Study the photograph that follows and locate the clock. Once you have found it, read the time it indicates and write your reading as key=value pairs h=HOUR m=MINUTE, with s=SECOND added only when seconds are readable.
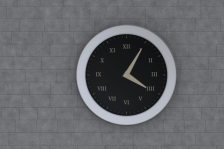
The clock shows h=4 m=5
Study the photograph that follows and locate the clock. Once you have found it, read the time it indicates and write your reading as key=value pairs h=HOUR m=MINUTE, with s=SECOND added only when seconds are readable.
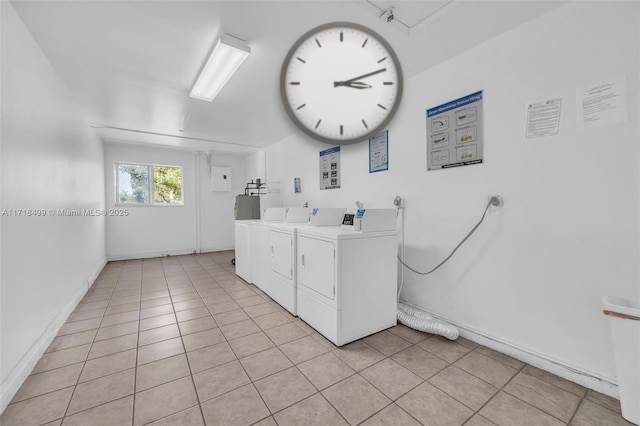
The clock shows h=3 m=12
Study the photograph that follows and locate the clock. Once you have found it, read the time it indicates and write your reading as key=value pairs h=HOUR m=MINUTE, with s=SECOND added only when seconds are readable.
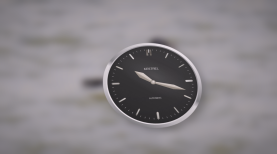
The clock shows h=10 m=18
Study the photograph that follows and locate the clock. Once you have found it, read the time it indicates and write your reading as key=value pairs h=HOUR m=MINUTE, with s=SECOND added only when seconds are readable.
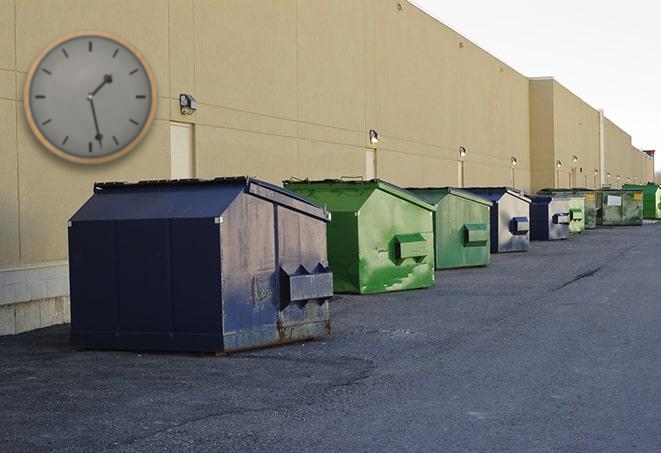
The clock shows h=1 m=28
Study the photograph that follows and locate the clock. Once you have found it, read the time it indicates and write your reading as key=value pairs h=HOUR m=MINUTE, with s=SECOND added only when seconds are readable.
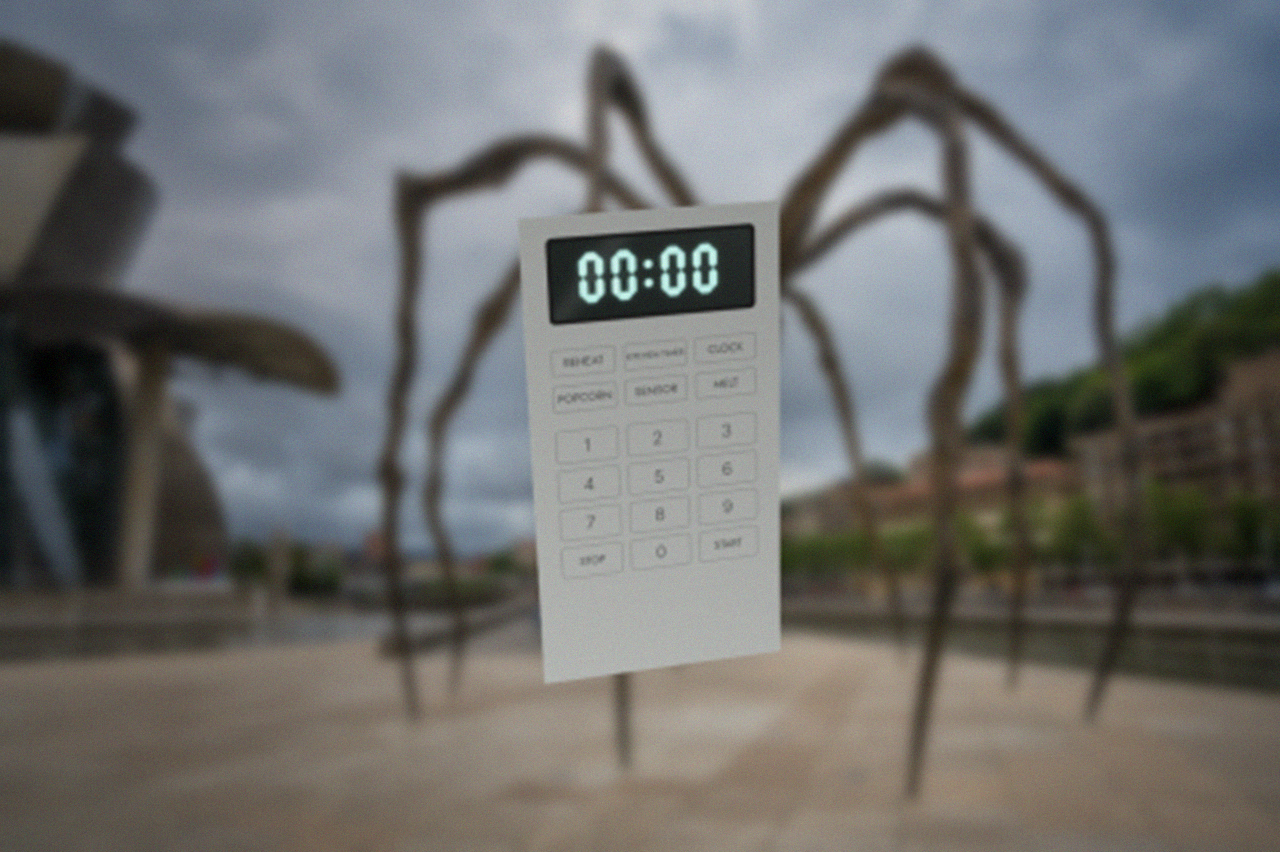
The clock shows h=0 m=0
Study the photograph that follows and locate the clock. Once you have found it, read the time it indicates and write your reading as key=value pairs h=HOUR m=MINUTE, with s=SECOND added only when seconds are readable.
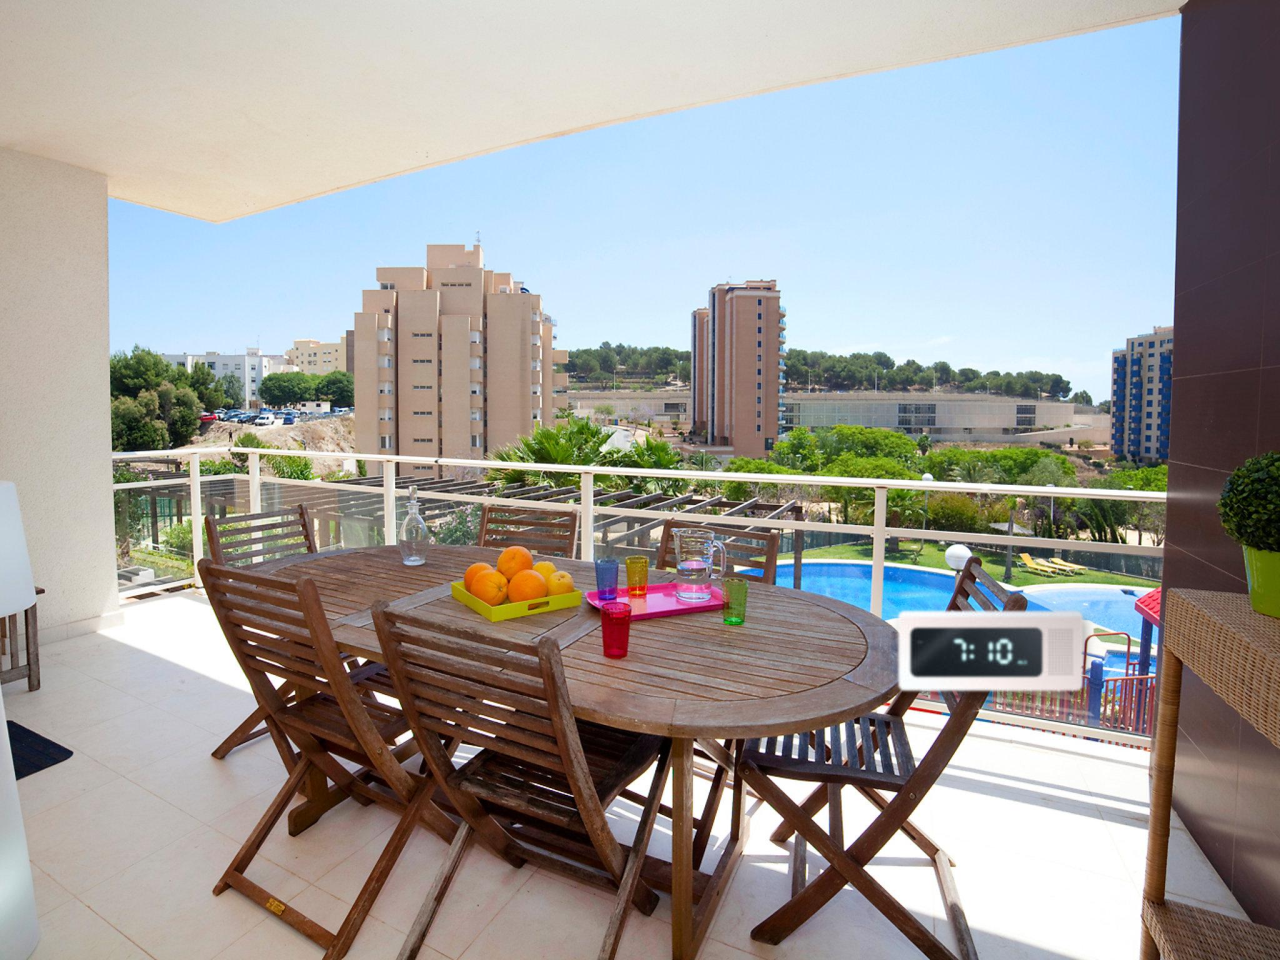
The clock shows h=7 m=10
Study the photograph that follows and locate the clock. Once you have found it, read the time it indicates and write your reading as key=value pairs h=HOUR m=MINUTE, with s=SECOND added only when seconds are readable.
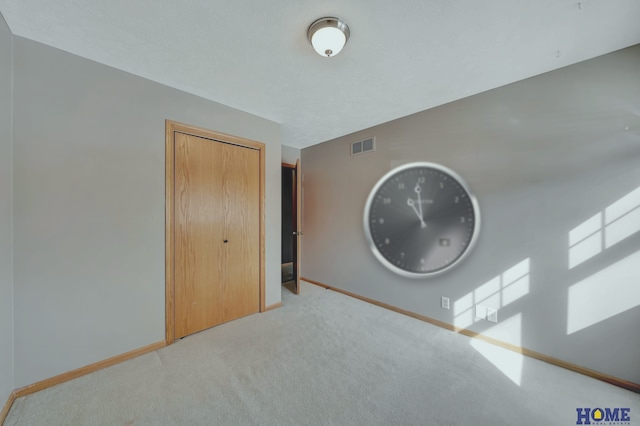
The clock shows h=10 m=59
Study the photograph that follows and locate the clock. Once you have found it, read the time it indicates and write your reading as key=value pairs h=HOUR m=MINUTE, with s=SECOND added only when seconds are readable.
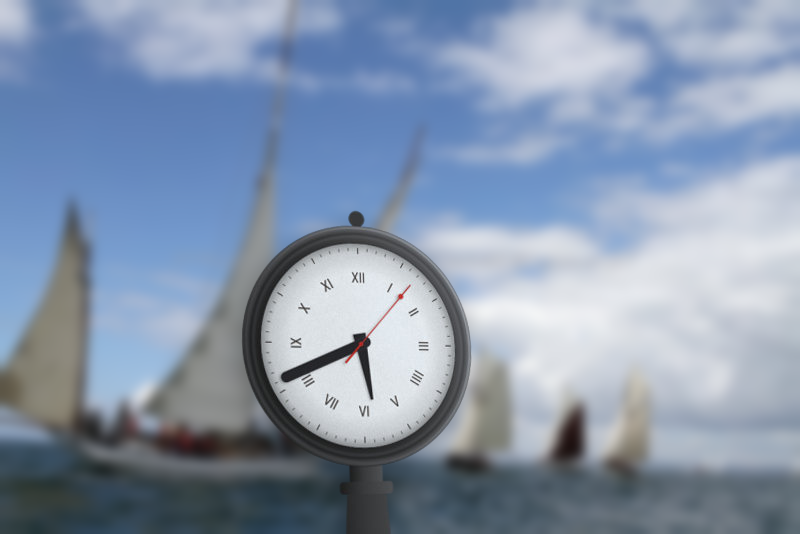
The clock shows h=5 m=41 s=7
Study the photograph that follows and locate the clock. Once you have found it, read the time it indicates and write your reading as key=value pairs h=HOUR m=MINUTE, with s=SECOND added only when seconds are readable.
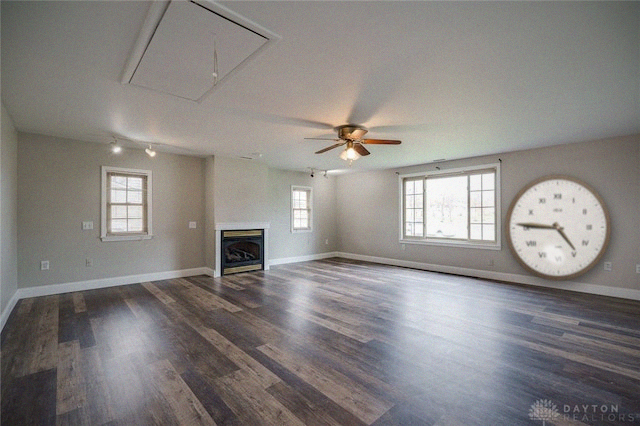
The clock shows h=4 m=46
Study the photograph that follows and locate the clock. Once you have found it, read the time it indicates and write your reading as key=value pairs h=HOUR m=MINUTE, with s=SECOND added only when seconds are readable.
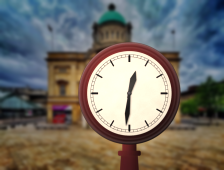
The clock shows h=12 m=31
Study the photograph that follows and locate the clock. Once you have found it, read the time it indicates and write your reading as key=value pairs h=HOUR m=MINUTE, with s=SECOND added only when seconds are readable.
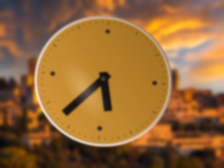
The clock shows h=5 m=37
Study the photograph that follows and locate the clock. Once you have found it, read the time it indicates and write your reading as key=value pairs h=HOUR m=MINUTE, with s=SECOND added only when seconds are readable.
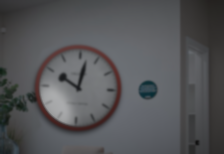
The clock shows h=10 m=2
•••••
# Task requirements
Reproduce each of the entries above verbatim, from the first to the last, and omit the pictures.

# Answer to the task
Study the photograph that follows and locate the clock. Once you have found it, read the time it indicates and write your reading as key=value pairs h=HOUR m=MINUTE, with s=SECOND added only when seconds are readable.
The clock shows h=4 m=5
Study the photograph that follows and locate the clock. Once you have found it, read the time it indicates and write your reading as key=value pairs h=HOUR m=MINUTE, with s=SECOND added only when seconds are readable.
The clock shows h=3 m=12
Study the photograph that follows and locate the clock. Once you have found it, read the time it indicates and write your reading as key=value pairs h=HOUR m=MINUTE, with s=SECOND added only when seconds are readable.
The clock shows h=10 m=18
Study the photograph that follows and locate the clock. Once you have found it, read the time it indicates and write your reading as key=value pairs h=HOUR m=MINUTE, with s=SECOND added only when seconds are readable.
The clock shows h=1 m=28
Study the photograph that follows and locate the clock. Once you have found it, read the time it indicates and write your reading as key=value pairs h=HOUR m=MINUTE, with s=SECOND added only when seconds are readable.
The clock shows h=0 m=0
Study the photograph that follows and locate the clock. Once you have found it, read the time it indicates and write your reading as key=value pairs h=HOUR m=MINUTE, with s=SECOND added only when seconds are readable.
The clock shows h=7 m=10
Study the photograph that follows and locate the clock. Once you have found it, read the time it indicates and write your reading as key=value pairs h=HOUR m=MINUTE, with s=SECOND added only when seconds are readable.
The clock shows h=10 m=59
Study the photograph that follows and locate the clock. Once you have found it, read the time it indicates and write your reading as key=value pairs h=HOUR m=MINUTE, with s=SECOND added only when seconds are readable.
The clock shows h=5 m=41 s=7
Study the photograph that follows and locate the clock. Once you have found it, read the time it indicates and write your reading as key=value pairs h=HOUR m=MINUTE, with s=SECOND added only when seconds are readable.
The clock shows h=4 m=46
Study the photograph that follows and locate the clock. Once you have found it, read the time it indicates and write your reading as key=value pairs h=HOUR m=MINUTE, with s=SECOND added only when seconds are readable.
The clock shows h=12 m=31
Study the photograph that follows and locate the clock. Once you have found it, read the time it indicates and write your reading as key=value pairs h=HOUR m=MINUTE, with s=SECOND added only when seconds are readable.
The clock shows h=5 m=37
Study the photograph that follows and locate the clock. Once you have found it, read the time it indicates and write your reading as key=value pairs h=HOUR m=MINUTE, with s=SECOND added only when seconds are readable.
The clock shows h=10 m=2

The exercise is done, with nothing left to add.